REQUIRED ACTION 1: Return the stretch of the listing from the line containing "Festival Aéreo - ARGENTINA" through the end of the listing, reproducing every line verbatim and leaving the pictures out.

EXTRACT TO READ:
++++++++++

WICHITA, Kan. (KWCH) Pencils, markers, notebooks and much more await students ready to take on the classrooms. The free supplies were provided by a group of churches and a temple for a special group.
"We would rather them use their precious resources paying rent and provide housing stability than to spend it on back to school," Pastor Brent Johnston said.
Johnston is the pastor at First Presbyterian Church in Wichita and he said for the past three years, they've been providing school supplies to families. Families he said are important and maybe overlooked.
"This really isn't a Presbyterian thing. This really is a refugee thing," he said.
"I want to be a teacher like go to WSU and when I'm done with that, be a teacher," Hibo Abdullahi said.
Hibo is 17-years-old and ready to graduate high school in Wichita. She's from Somalia and after fleeing that country spent years in Uganda before coming to the United States with her family.
She said in her home country, women don't study and men often quit studying when they become teenagers. That's one of many things she wishes she could change about Somalia.

++++++++++

DATA SUPPLIED:
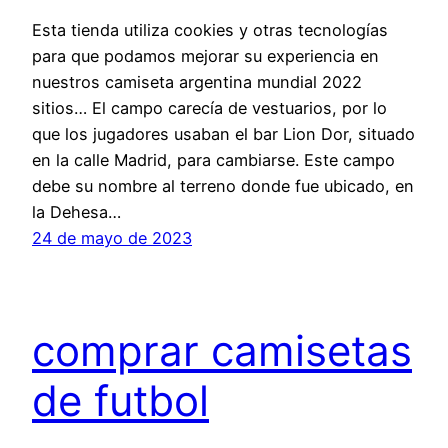
Esta tienda utiliza cookies y otras tecnologías
para que podamos mejorar su experiencia en
nuestros camiseta argentina mundial 2022
sitios… El campo carecía de vestuarios, por lo
que los jugadores usaban el bar Lion Dor, situado
en la calle Madrid, para cambiarse. Este campo
debe su nombre al terreno donde fue ubicado, en
la Dehesa…
24 de mayo de 2023
comprar camisetas
de futbol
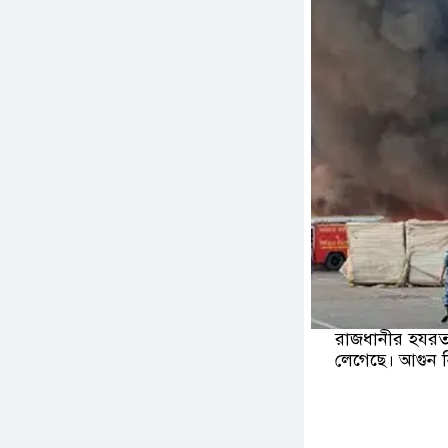
রাজধানীর হযরত 
লেগেছে। আগুন নি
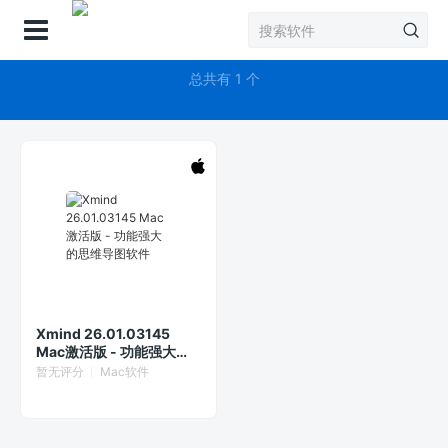
登录
XMind
总共有 1 个
Xmind 26.01.03145
Mac激活版 - 功能强大的
思维导图软件
暂无评分
Mac软件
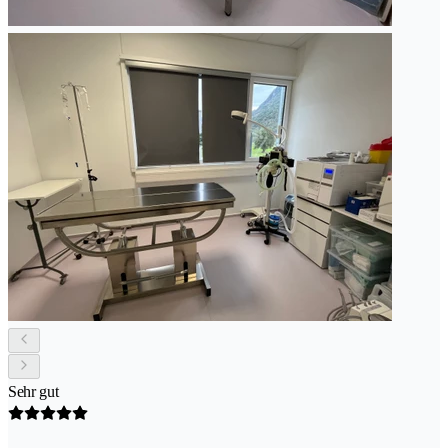
Sehr gut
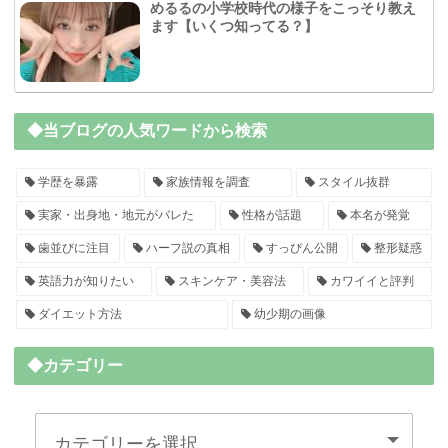
めるるの小学校時代の様子をこっそり教え
ます【いくつ知ってる？】
◆当ブログの人気ワードから検索
学歴を暴露
家族情報を調査
スタイル抜群
実家・出身地・地元がバレた
性格が話題
本名が発覚
歯並びに注目
ハーフ説の真相
すっぴん公開
整形疑惑
英語力が知りたい
スキンケア・美容法
カワイイと評判
ダイエット方法
幼少期の画像
◆カテゴリー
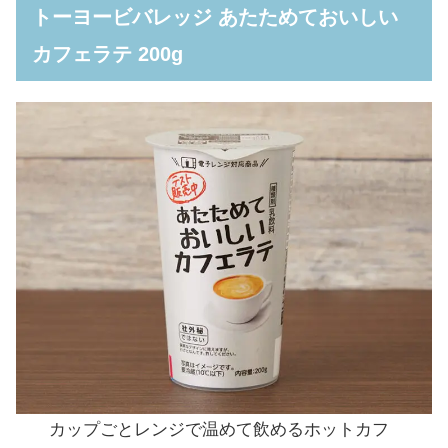
トーヨービバレッジ あたためておいしい
カフェラテ 200g
カップごとレンジで温めて飲めるホットカフ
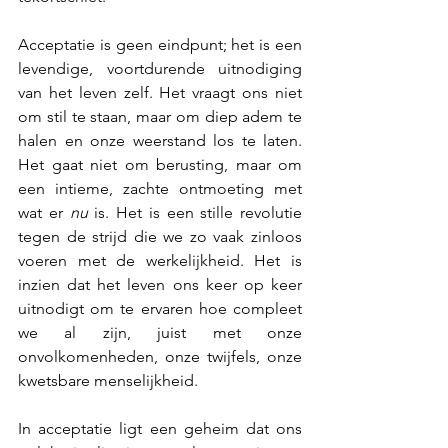
Acceptatie is geen eindpunt; het is een 
levendige, voortdurende uitnodiging 
van het leven zelf. Het vraagt ons niet 
om stil te staan, maar om diep adem te 
halen en onze weerstand los te laten. 
Het gaat niet om berusting, maar om 
een intieme, zachte ontmoeting met 
wat er 
nu 
is. Het is een stille revolutie 
tegen de strijd die we zo vaak zinloos 
voeren met de werkelijkheid. Het is 
inzien dat het leven ons keer op keer 
uitnodigt om te ervaren hoe compleet 
we al zijn, juist met onze 
onvolkomenheden, onze twijfels, onze 
kwetsbare menselijkheid.
In acceptatie ligt een geheim dat ons 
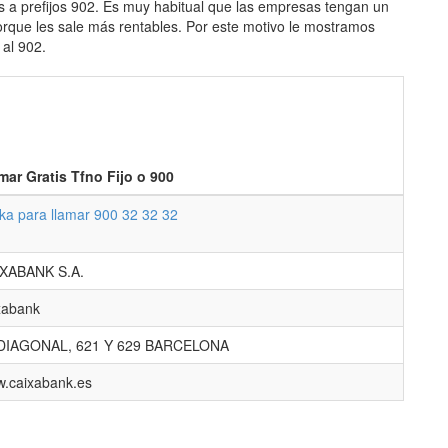
s a prefijos 902. Es muy habitual que las empresas tengan un
porque les sale más rentables. Por este motivo le mostramos
 al 902.
mar Gratis Tfno Fijo o 900
cka para llamar 900 32 32 32
XABANK S.A.
xabank
DIAGONAL, 621 Y 629 BARCELONA
.caixabank.es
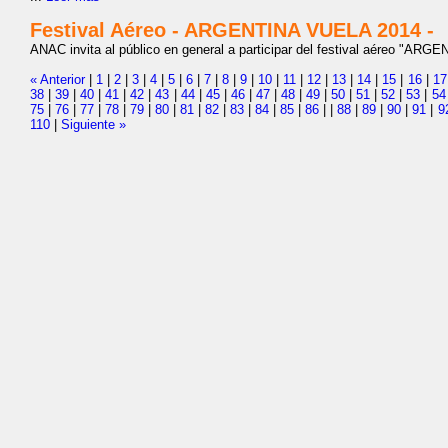
Festival Aéreo - ARGENTINA VUELA 2014 -
ANAC invita al público en general a participar del festival aéreo "AR
« Anterior
|
1
|
2
|
3
|
4
|
5
|
6
|
7
|
8
|
9
|
10
|
11
|
12
|
13
|
14
|
15
|
16
|
17
38
|
39
|
40
|
41
|
42
|
43
|
44
|
45
|
46
|
47
|
48
|
49
|
50
|
51
|
52
|
53
|
54
75
|
76
|
77
|
78
|
79
|
80
|
81
|
82
|
83
|
84
|
85
|
86
|
|
88
|
89
|
90
|
91
|
9
110
|
Siguiente »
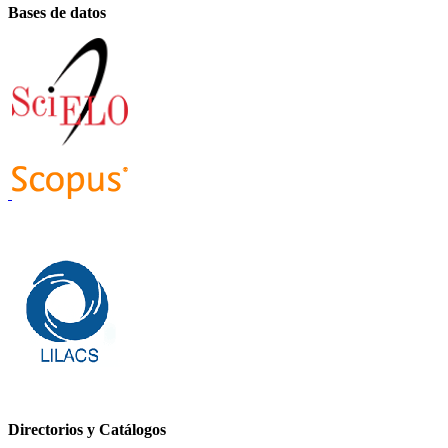
Bases de datos
Directorios y Catálogos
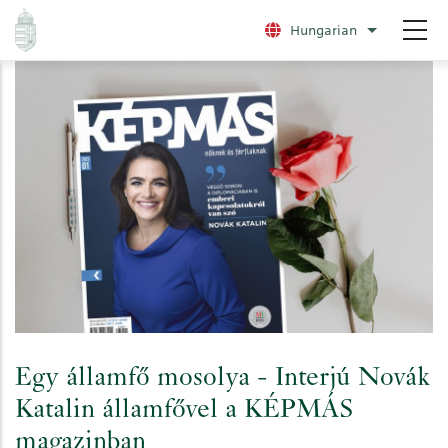
Ugrás
Hungarian
További nye
a
tartalomra
Egy államfő mosolya - Interjú Novák
Katalin államfővel a KÉPMÁS
magazinban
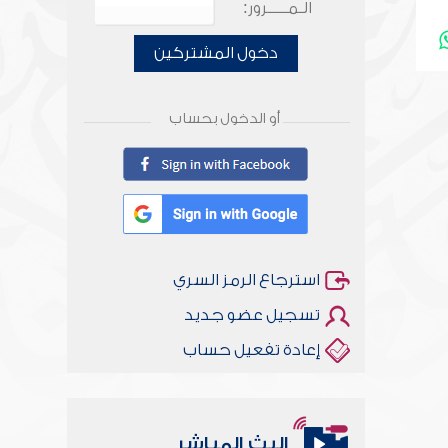
الـمـــــرور:
دخول المشتركين
أو الدخول بحساب
استرجاع الرمز السري
تسجيل عضو جديد
إعادة تفعيل حساب
البث المباشر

++++++++++

REQUIRED ACTION 2: Resume the news story about free school supplies for refugee families in Wichita from the point where it stops.

ANSWER SECTION 1:
Festival Aéreo - ARGENTINA VUELA 2014 -
ANAC invita al público en general a participar del festival aéreo "AR
« Anterior
|
1
|
2
|
3
|
4
|
5
|
6
|
7
|
8
|
9
|
10
|
11
|
12
|
13
|
14
|
15
|
16
|
17
38
|
39
|
40
|
41
|
42
|
43
|
44
|
45
|
46
|
47
|
48
|
49
|
50
|
51
|
52
|
53
|
54
75
|
76
|
77
|
78
|
79
|
80
|
81
|
82
|
83
|
84
|
85
|
86
|
|
88
|
89
|
90
|
91
|
9
110
|
Siguiente »
Bases de datos
Directorios y Catálogos
Ugrás
Hungarian
További nye
a
tartalomra
Egy államfő mosolya - Interjú Novák
Katalin államfővel a KÉPMÁS
magazinban
الـمـــــرور:
دخول المشتركين
أو الدخول بحساب
استرجاع الرمز السري
تسجيل عضو جديد
إعادة تفعيل حساب
البث المباشر

ANSWER SECTION 2:
"There is a war in my country. A lot of things that are going on in my country so we just thought that we could get help and that we could live better lives," she said.
Leaving Somalia was dangerous and Hibo said she and her family had to leave everything behind. That's why this event meant so much and not just to Hibo.
"It is the real meaning of community service because you know the world that it is today, we really want to reach out to as many people as we want and there are a lot of different communities within Wichita as well," Manasi Kulkarmi said.
Kulkarmi and Aditi Pradhu represent the Hindu Temple of Greater Wichita and said though they don't see many refugees at their temple, they wanted to include children from the temple to show them what other walks of life are like.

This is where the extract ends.